The US economy created 194K jobs in September, well below the 490K-500K expected. Furthermore, employment estimates from ADP and weekly jobless claims set up even stronger data, highlighting the contrast between expectation and fact.
However, the FxPro analyst team has mentioned in the emailed comment that not all numbers are weak. The monthly data has been revised up, and the unemployment rate has fallen from 5.2% to 4.8%. The fall in the unemployment rate remains the fastest in the more than 70-year history of this indicator, although job growth missed optimistic short-term hopes.

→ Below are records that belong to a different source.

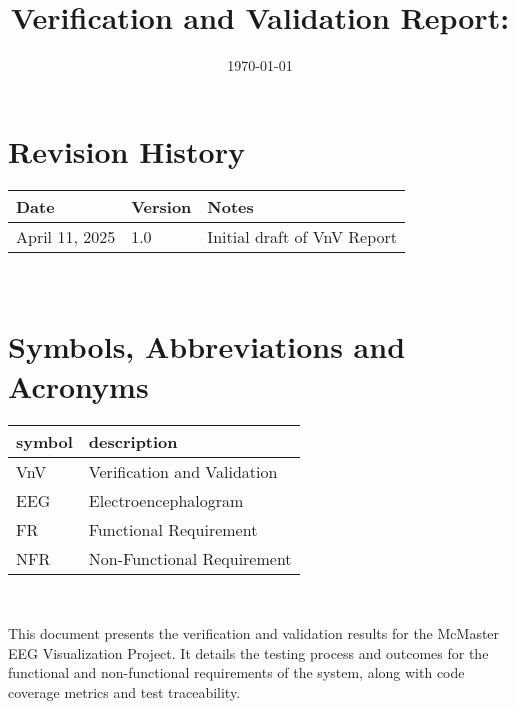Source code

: \documentclass[12pt, titlepage]{article}
\begin{document}
\title{Verification and Validation Report: \progname} 
\author{\authname}
\date{\today}
	
\maketitle


\section{Revision History}

\begin{tabularx}{\textwidth}{p{3cm}p{2cm}X}
\toprule {\bf Date} & {\bf Version} & {\bf Notes}\\
\midrule
April 11, 2025 & 1.0 & Initial draft of VnV Report\\
\bottomrule
\end{tabularx}

~\newpage

\section{Symbols, Abbreviations and Acronyms}

\renewcommand{\arraystretch}{1.2}
\begin{tabular}{l l} 
  \toprule		
  \textbf{symbol} & \textbf{description}\\
  \midrule 
  VnV & Verification and Validation\\
  EEG & Electroencephalogram\\
  FR & Functional Requirement\\
  NFR & Non-Functional Requirement\\
  \bottomrule
\end{tabular}\\


\newpage

\tableofcontents

\listoftables %

\listoffigures %

\newpage


This document presents the verification and validation results for the McMaster EEG Visualization Project. It details the testing process and outcomes for the functional and non-functional requirements of the system, along with code coverage metrics and test traceability.
\end{document}

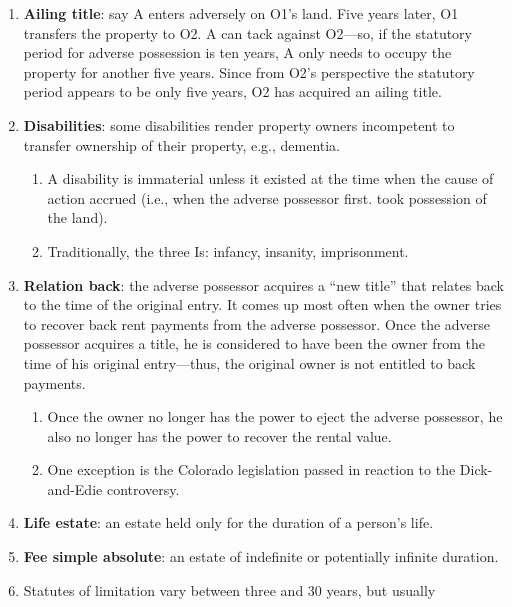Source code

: \begin{enumerate}
\begin{enumerate}
    \end{enumerate}
    \item \textbf{Ailing title}: say A enters adversely on O1's land. Five 
    years later, O1 transfers the property to O2. A can tack against O2---so, if 
    the statutory period for adverse possession is ten years, A only needs to 
    occupy the property for another five years. Since from O2's perspective the 
    statutory period appears to be only five years, O2 has acquired an ailing 
    title.
    \item \textbf{Disabilities}: some disabilities render property owners 
    incompetent to transfer ownership of their property, e.g., dementia.
    \begin{enumerate}
        \item A disability is immaterial unless it existed at the time when 
        the cause of action accrued (i.e., when the adverse possessor first.
        took possession of the land).
        \item Traditionally, the three Is: infancy, insanity, imprisonment.
    \end{enumerate}
    \item \textbf{Relation back}: the adverse possessor acquires a ``new title'' 
    that relates back to the time of the original entry. It comes up most often 
    when the owner tries to recover back rent payments from the adverse 
    possessor. Once the adverse possessor acquires a title, he is considered to 
    have been the owner from the time of his original entry---thus, the original 
    owner is not entitled to back payments.
    \begin{enumerate}
        \item Once the owner no longer has the power to eject the adverse 
        possessor, he also no longer has the power to recover the rental value.
        \item One exception is the Colorado legislation passed in reaction to 
        the Dick-and-Edie controversy.
    \end{enumerate}
    \item \textbf{Life estate}: an estate held only for the duration of a 
    person's life.
    \item \textbf{Fee simple absolute}: an estate of indefinite or potentially 
    infinite duration.
    \item Statutes of limitation vary between three and 30 years, but usually 

\end{enumerate}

The rate of wage growth also remains elevated. Average hourly earnings rose 0.6% month-on-month and 4.6% year-on-year, developing an acceleration. The data suggests that Americans are in no hurry to work even though the unemployment benefit programmes have expired and companies are posting a record number of job openings.
The initial reaction to the monthly jobs report has been pressure on the dollar and strength in equities and precious metals markets. However, the robustness of this reaction should be tested in the coming hours as a more detailed analysis raises doubts that this slowdown will be enough to stop the Fed from starting to roll back QE from November.
The Chinese bourses, which opened after a week-long holiday, are enjoying an influx of buyers on reduced fears of a domino effect from the Evergrande default.
The FxPro analyst team has added that Chinese business activity data were also bullish, marking a return to expansion in services and manufacturing last month after a dip in August. Chinese indexes are gaining about 1% today despite the liquidity squeeze from the PBC - a sign that the market is already seeing an indiscriminate sell-off in Chinese assets as it has been witnessing in previous weeks.
The cautious sentiment in US equity markets, where selling prevailed towards the end of the day, could reflect that the funds prefer the sell-the-growth tactic. The pressure on the S&P500 intensified on the return of the index to its 50-day average. But interestingly, earlier, the European indices (DAX40, FTSE100, and several others) and the Dow Jones found strong buying when they touched the 200-day average. The tug-of-war between bulls and bears is concentrated between these technical levels. Going beyond them could trigger the surrender of one of the sides, causing the start of a powerful trend.